Let's not spoil Auburn's party, OK?
So it turns out that Auburn quarterback Cam Newton was ineligible. For a day. And he’s since been reinstated — you know, for now. And everyone — including Auburn — has now stipulated that Cam’s dad, Cecil, did ask for money for his son to sign. At least with Mississippi State. But Auburn didn’t know anything about it. And Cam didn’t, either.
At least as far as we know. For now. So he can still play.
Got that?
So, party on in the Georgia Dome, with the SEC championship game this week. The hunt for a national championship goes on. But with its investigation still going, the NCAA reserves the right to wipe the whole thing clean down the line. You know. After it’s already happened. The way it always does.
Wow. Could we get any more cynical here? The part-time Alabama PA man — the guy fired for playing “Son of a Preacher Man” (Cecil is a pastor) and “Take the Money and Run” at last week’s Iron Bowl — has to be thinking today, “How am I the fall guy in this?”
Maybe he should have said the music was directed at Cam’s dad, and he figured Cam and Auburn would have no knowledge of it. Isn’t that how this stuff apparently works?
Maybe the guy isn’t really fired. Maybe he was just declared ineligible for a day.

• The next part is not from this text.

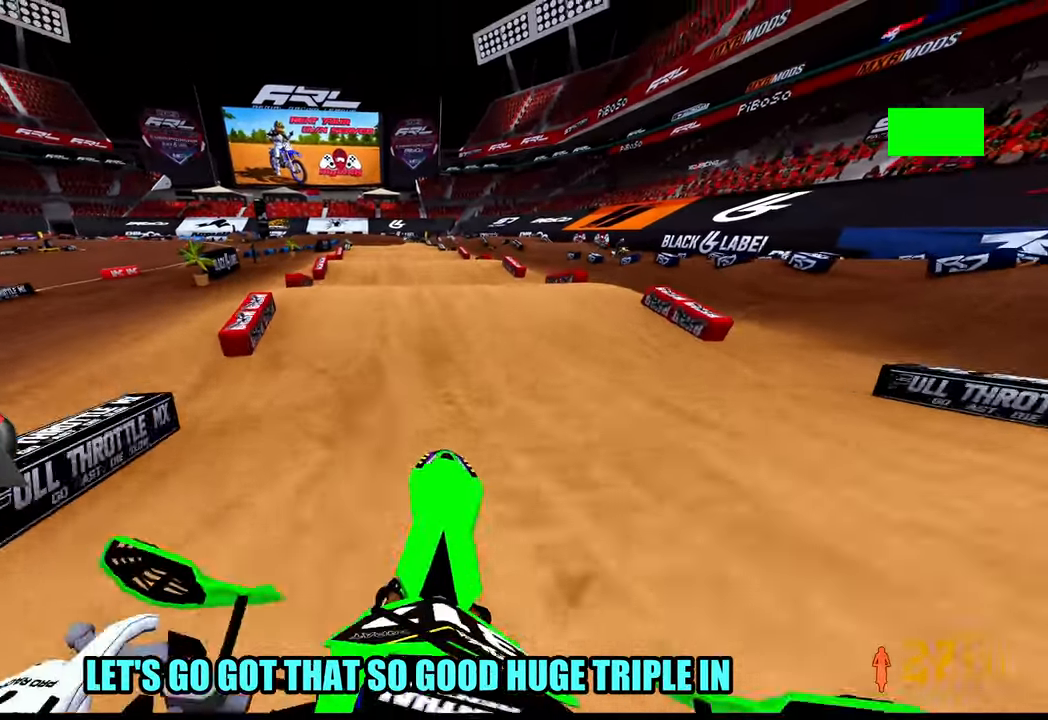
{"dt_ms": 1000, "buttons": [], "left_stick": "left", "right_stick": "center", "button_events": [[967, "R2", "up"]]}
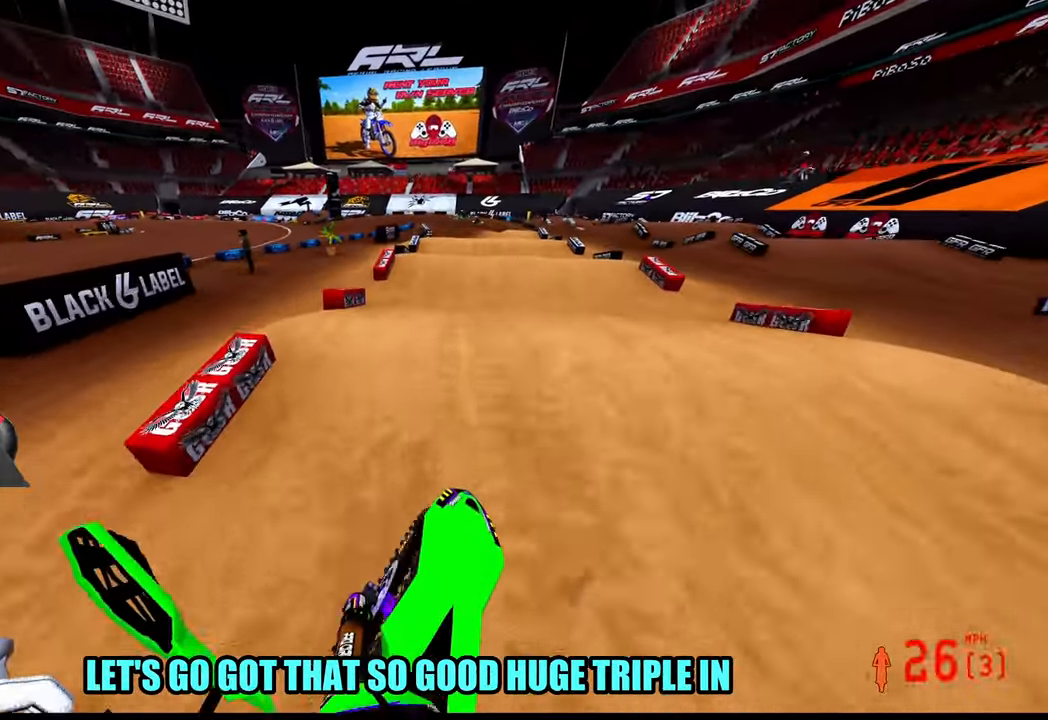
{"dt_ms": 500, "buttons": ["R2"], "left_stick": "up-right", "right_stick": "up", "button_events": [[284, "R2", "down"]]}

And once again, the NCAA, the body that allows us to perpetuate the myth of amateurism in big-time college athletics, leaves us feeling cynical. If we’re going to pretend something, allow me to really pretend it. Let’s not be so transparent.
The NCAA decided not to ruin the party. Cam Newton can still play and Auburn is still in the hunt for the national championship and we can have all the hoopla and all the money can be made. And then, maybe a couple of years later, the NCAA could still come in and righteously vacate wins and titles. As if anyone who made the money and the spectacle will care at that point. (Come on, it is Auburn, after all.)
I was probably the last guy outside of the state of Alabama to give Cam Newton the benefit of the doubt that maybe he wasn’t being shopped around for cash. But apparently the NCAA is really, really, really giving the benefit of the doubt — yeah, he was being shopped around for cash. But the kid didn’t know about it, so he’s clean.
(Actually, that is my crackpot theory in the Reggie Bush case. He came home for the weekend one day and said, “Um, Mom? Why do we have a new house?”)
That’s your precedent, your standard of proof? Do you know how many of Pandora's boxes that opens?
But actually, that precedent has long been set at NCAA offices. That’s standard NCAA M.O. It’s the same theory that allows us to say it wasn’t the head coach who knew anything. Every NCAA violation in history was the work of some lone, rogue assistant who took the fall. Then we all go back to normal. Party on.
So go for it. Ask for the world. Just don’t let your student-athlete in on it. (Besides, he’d probably sign for an Xbox or something. Kids are terrible negotiators.)
“In determining how a violation impacts a student-athlete’s eligibility, we must consider the young person’s responsibility,” said Kevin Lennon, NCAA vice president for academic and membership affairs. “Based on the information available to the reinstatement staff at this time, we do not have sufficient evidence that Cam Newton or anyone from Auburn was aware of this activity, which led to his reinstatement. From a student-athlete reinstatement perspective, Auburn University met its obligation under NCAA Bylaw 14.11.1. Under this threshold, the student-athlete has not participated while ineligible.”
Um … yeah. You know what I’m picturing? I’m seeing Cecil Newton as Vince Vaughn in Old School. Whenever he wanted to curse around his kid: “Earmuffs!”
That’s going to be the defense for every case like this for years to come. Earmuffs.
So, nice loophole. This allows the circus to go on and all the spectacle to be had, and all the money to be made, and then ... the NCAA reserves the right to creep back two years later and vacate it.
But the NCAA will have had its party. And its righteous indignation. It will have had its cake and knocked it over, too.